WORK REQUIRED. Rewrite the lines starting at the first one and ending at the line that contains "TERMS OF USE", changing "Community Type" to "Community Category" and keeping everything else the same.

[Extracted data entries]
☆ ☆ ☆
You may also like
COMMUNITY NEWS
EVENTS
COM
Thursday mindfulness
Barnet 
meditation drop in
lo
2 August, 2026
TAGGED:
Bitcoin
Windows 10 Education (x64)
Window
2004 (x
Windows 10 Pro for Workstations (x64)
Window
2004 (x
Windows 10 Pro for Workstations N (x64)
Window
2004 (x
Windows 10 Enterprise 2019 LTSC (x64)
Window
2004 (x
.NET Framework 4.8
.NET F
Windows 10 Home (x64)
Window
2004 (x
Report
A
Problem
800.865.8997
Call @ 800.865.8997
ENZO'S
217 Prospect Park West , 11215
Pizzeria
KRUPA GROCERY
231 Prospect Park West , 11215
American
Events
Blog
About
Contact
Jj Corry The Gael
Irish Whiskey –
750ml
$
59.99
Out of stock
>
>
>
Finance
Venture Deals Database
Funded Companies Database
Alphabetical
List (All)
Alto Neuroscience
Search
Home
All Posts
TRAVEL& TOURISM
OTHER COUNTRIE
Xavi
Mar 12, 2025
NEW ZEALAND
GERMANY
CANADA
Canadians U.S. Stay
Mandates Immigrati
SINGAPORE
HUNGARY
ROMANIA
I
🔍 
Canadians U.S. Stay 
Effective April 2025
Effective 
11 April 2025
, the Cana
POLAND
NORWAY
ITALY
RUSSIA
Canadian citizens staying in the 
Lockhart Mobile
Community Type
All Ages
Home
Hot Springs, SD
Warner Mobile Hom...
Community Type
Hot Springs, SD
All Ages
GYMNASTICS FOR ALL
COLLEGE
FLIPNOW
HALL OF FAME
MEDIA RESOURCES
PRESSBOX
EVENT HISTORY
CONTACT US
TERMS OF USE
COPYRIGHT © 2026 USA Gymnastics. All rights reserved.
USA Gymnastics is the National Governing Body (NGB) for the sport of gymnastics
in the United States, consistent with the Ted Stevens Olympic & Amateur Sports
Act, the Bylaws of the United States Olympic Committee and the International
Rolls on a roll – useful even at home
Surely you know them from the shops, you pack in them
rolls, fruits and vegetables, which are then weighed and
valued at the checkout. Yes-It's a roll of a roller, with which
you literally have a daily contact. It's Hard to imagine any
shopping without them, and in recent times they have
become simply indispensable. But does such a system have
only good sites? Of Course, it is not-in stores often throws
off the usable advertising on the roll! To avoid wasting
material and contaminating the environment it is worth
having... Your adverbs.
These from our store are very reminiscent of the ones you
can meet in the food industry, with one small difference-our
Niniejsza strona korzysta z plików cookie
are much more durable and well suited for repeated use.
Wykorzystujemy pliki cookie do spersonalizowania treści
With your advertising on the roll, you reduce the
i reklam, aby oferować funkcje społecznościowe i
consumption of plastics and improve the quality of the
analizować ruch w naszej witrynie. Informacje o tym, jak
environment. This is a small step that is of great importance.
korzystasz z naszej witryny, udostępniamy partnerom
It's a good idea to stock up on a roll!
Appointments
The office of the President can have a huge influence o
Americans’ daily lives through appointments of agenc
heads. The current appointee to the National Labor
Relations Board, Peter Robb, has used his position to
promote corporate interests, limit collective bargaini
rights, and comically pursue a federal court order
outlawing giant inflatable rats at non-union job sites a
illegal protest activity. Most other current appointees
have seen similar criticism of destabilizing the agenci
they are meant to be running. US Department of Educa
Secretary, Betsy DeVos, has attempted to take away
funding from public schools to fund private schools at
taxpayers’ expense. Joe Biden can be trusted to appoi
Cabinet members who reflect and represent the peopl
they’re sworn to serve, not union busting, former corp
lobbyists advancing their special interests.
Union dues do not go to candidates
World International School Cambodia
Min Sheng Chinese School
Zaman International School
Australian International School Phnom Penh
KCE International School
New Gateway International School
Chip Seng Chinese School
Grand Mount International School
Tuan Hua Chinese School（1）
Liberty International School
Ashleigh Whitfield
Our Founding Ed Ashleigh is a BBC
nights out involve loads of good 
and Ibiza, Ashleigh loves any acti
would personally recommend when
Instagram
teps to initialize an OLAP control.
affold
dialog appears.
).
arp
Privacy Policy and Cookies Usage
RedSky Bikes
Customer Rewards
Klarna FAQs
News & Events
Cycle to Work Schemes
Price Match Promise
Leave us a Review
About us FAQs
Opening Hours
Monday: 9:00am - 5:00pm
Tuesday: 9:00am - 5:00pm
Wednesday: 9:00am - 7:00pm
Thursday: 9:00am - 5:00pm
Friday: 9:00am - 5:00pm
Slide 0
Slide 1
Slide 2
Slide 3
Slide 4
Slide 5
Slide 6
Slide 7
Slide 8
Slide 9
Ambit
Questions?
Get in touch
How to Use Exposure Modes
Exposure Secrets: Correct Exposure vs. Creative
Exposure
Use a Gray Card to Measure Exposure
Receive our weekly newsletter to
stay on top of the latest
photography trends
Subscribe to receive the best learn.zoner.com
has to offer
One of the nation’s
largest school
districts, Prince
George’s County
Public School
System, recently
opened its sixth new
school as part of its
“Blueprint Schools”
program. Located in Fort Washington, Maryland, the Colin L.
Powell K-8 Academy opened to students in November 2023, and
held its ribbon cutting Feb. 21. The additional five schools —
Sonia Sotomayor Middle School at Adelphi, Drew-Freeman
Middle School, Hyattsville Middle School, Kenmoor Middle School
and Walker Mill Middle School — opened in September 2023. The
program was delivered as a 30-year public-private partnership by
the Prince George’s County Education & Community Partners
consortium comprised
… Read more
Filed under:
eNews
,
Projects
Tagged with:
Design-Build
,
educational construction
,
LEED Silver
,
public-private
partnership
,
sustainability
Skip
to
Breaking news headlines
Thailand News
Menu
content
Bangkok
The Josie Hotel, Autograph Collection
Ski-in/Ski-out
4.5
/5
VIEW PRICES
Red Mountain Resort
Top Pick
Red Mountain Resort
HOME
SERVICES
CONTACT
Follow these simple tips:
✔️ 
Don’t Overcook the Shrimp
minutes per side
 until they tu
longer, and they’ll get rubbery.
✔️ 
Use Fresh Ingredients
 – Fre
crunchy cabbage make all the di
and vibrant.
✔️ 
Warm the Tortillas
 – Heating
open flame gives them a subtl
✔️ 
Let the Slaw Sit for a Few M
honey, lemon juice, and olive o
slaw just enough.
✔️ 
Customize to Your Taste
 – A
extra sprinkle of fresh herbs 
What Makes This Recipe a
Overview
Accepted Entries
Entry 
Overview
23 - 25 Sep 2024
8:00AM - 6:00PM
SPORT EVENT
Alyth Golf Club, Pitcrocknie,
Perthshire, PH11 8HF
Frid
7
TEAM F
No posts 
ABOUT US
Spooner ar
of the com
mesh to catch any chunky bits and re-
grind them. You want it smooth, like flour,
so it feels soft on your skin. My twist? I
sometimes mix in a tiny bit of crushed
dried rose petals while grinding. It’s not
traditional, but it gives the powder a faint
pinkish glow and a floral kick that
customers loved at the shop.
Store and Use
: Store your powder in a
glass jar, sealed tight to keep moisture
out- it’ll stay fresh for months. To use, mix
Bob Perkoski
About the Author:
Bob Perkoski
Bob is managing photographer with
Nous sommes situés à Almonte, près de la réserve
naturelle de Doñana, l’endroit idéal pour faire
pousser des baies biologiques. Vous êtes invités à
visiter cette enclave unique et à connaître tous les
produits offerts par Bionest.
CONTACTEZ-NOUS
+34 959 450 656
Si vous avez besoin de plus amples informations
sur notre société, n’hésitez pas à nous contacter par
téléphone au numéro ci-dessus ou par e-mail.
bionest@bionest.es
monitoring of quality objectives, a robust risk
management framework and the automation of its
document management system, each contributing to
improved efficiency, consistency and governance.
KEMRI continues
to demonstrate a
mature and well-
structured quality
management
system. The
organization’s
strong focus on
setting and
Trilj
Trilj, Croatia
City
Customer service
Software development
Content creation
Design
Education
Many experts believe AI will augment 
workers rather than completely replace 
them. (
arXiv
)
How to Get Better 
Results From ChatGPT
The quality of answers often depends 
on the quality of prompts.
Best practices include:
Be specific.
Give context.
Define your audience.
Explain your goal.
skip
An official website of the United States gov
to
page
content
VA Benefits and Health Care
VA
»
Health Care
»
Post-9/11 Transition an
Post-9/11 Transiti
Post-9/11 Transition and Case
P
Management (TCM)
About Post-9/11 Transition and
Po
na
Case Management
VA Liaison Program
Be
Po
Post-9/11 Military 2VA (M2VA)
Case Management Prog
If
☆ ☆ ☆
RESULT BELOW.
You may also like
COMMUNITY NEWS
EVENTS
COM
Thursday mindfulness
Barnet 
meditation drop in
lo
2 August, 2026
TAGGED:
Bitcoin
Windows 10 Education (x64)
Window
2004 (x
Windows 10 Pro for Workstations (x64)
Window
2004 (x
Windows 10 Pro for Workstations N (x64)
Window
2004 (x
Windows 10 Enterprise 2019 LTSC (x64)
Window
2004 (x
.NET Framework 4.8
.NET F
Windows 10 Home (x64)
Window
2004 (x
Report
A
Problem
800.865.8997
Call @ 800.865.8997
ENZO'S
217 Prospect Park West , 11215
Pizzeria
KRUPA GROCERY
231 Prospect Park West , 11215
American
Events
Blog
About
Contact
Jj Corry The Gael
Irish Whiskey –
750ml
$
59.99
Out of stock
>
>
>
Finance
Venture Deals Database
Funded Companies Database
Alphabetical
List (All)
Alto Neuroscience
Search
Home
All Posts
TRAVEL& TOURISM
OTHER COUNTRIE
Xavi
Mar 12, 2025
NEW ZEALAND
GERMANY
CANADA
Canadians U.S. Stay
Mandates Immigrati
SINGAPORE
HUNGARY
ROMANIA
I
🔍 
Canadians U.S. Stay 
Effective April 2025
Effective 
11 April 2025
, the Cana
POLAND
NORWAY
ITALY
RUSSIA
Canadian citizens staying in the 
Lockhart Mobile
Community Category
All Ages
Home
Hot Springs, SD
Warner Mobile Hom...
Community Category
Hot Springs, SD
All Ages
GYMNASTICS FOR ALL
COLLEGE
FLIPNOW
HALL OF FAME
MEDIA RESOURCES
PRESSBOX
EVENT HISTORY
CONTACT US
TERMS OF USE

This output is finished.